# Overview of System Maintenance for On-Premise Servers
In managing a Rundeck server or Process Automation cluster, it is worth looking at log management and server tuning. The notes about execution logs are also relevant for Runbook Automation.
# Managing and Pruning Logs
There are two different types of logs that need to be considered and managed. First, there are system logs that are written and stored on each Rundeck server. The second type of logs are the logs for each job execution, which are stored by default on the server but could be stored in an alternate location using the S3 plugin.
# Server System Logs
Server logs are managed using log4j 2 and log size can be managed using logrotate (opens new window) on Linux and Windows. For more mature logging environments, it is also possible to stream these logs. For debugging purposes, the main log to use when investigating is service.log.
# Execution Logs
Each time a job is executed, a log is written to the server for later review. By default, these logs will continue to be written and over time this can cause an issue with disk-space so pruning logs on a regular basis is recommended. This can be accomplished on a per-project basis by using a feature called “Execution History Clean” which ought to be set up early for each project to avoid issues down the line. It is also beneficial to copy the execution logs to an off-server location, typically either an S3-compatible storage location (using a tool such as Minio (opens new window)) or using Azure Log Storage.
# Tuning the Server
There can be a number of different elements worth looking at to improve performance but there are three worth addressing from the beginning to prevent later server bottlenecks.

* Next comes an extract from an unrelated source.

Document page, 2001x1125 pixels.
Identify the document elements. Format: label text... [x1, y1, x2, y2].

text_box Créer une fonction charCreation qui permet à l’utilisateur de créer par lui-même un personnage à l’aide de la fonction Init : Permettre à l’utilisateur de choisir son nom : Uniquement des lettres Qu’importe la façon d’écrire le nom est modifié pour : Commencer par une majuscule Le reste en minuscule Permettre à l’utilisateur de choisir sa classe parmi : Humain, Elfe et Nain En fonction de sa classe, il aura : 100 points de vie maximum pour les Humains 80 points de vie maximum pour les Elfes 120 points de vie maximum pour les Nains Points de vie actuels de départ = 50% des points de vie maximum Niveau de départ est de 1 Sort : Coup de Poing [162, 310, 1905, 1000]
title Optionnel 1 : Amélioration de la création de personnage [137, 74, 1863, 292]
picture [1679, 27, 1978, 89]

One element that may be a limiter on Linux servers is the number of files that can be open at a time. Updating the file descriptors can improve server performance.

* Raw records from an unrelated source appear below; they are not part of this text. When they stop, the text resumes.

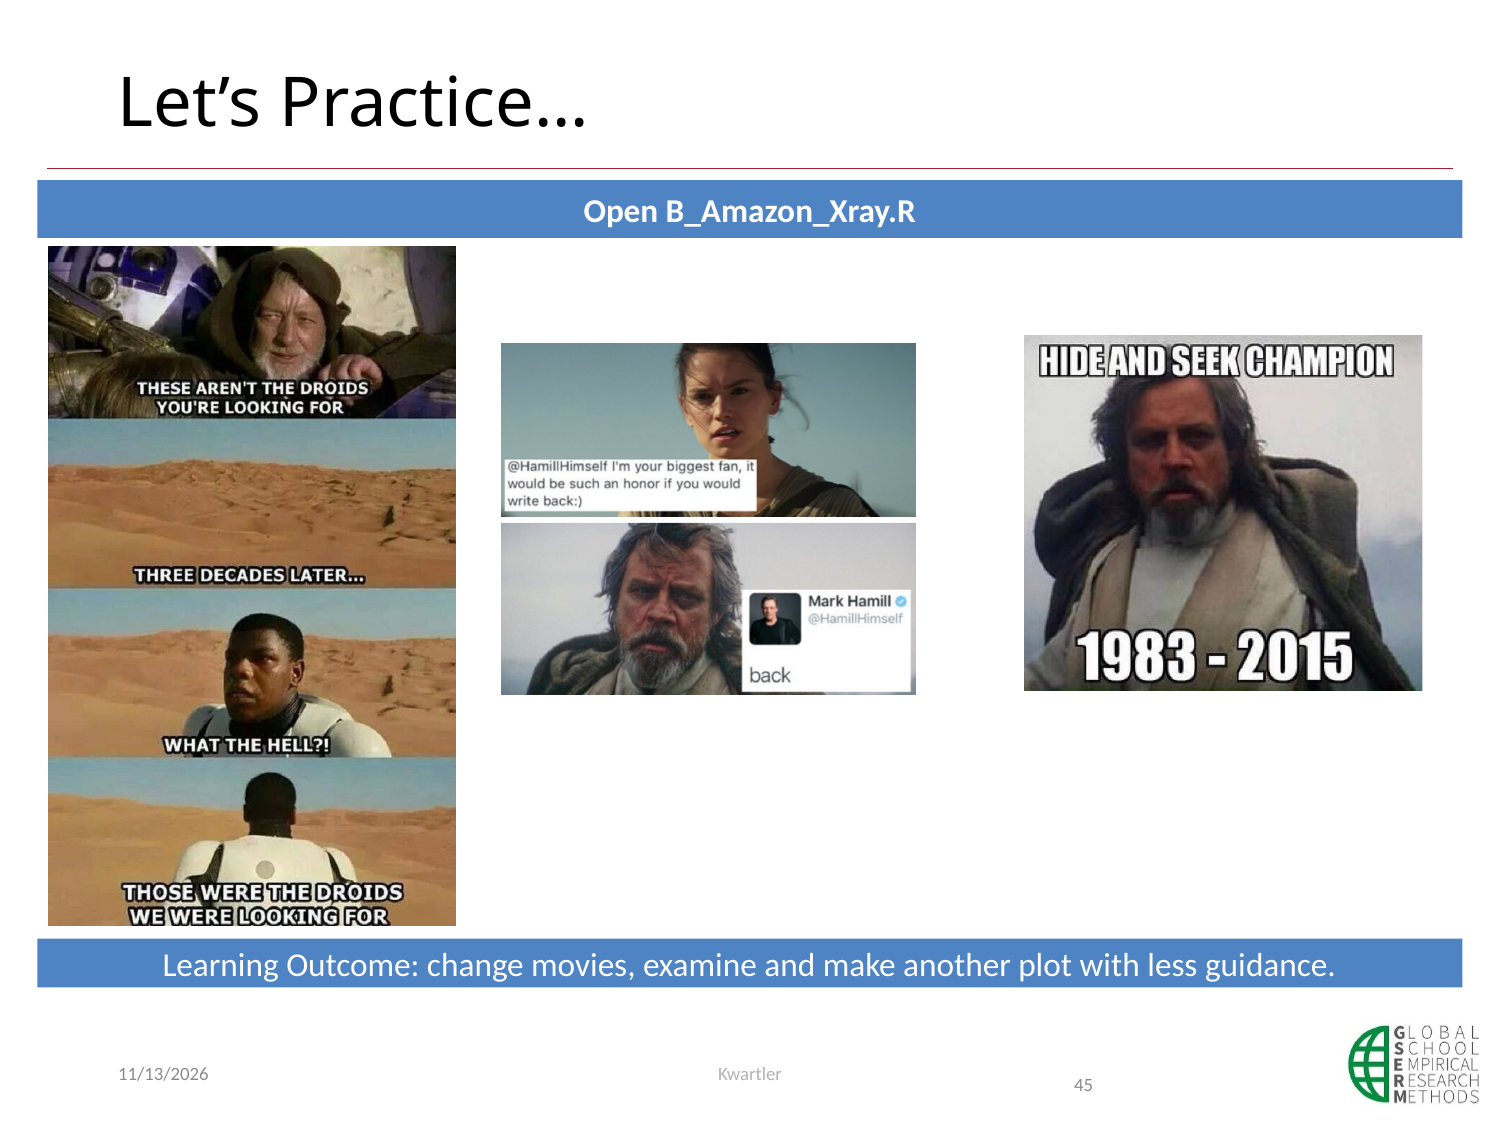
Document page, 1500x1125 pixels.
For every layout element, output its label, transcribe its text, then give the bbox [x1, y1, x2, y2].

picture [48, 245, 456, 926]
picture [1024, 335, 1423, 691]
picture [501, 343, 916, 696]
text_box Open B_Amazon_Xray.R [36, 179, 1463, 239]
picture [1342, 1017, 1500, 1106]
slide_number 45 [1059, 1042, 1200, 1103]
footer Kwartler [496, 1042, 1004, 1103]
title Let’s Practice… [103, 59, 1397, 157]
text_box Learning Outcome: change movies, examine and make another plot with less guidance. [36, 938, 1463, 988]
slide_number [103, 1042, 441, 1103]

Java heap size controls how much memory is allocated to the server’s Java application. For a server with a large amount of system memory, try setting the maximum heap size to something like two-thirds of the total system memory (or half on Windows servers).
This setting determines the maximum number of concurrent threads that can be run on the server. By default, it is set fairly low so increasing this value can make the server more productive, especially for large numbers of concurrent jobs or jobs with large numbers of target nodes.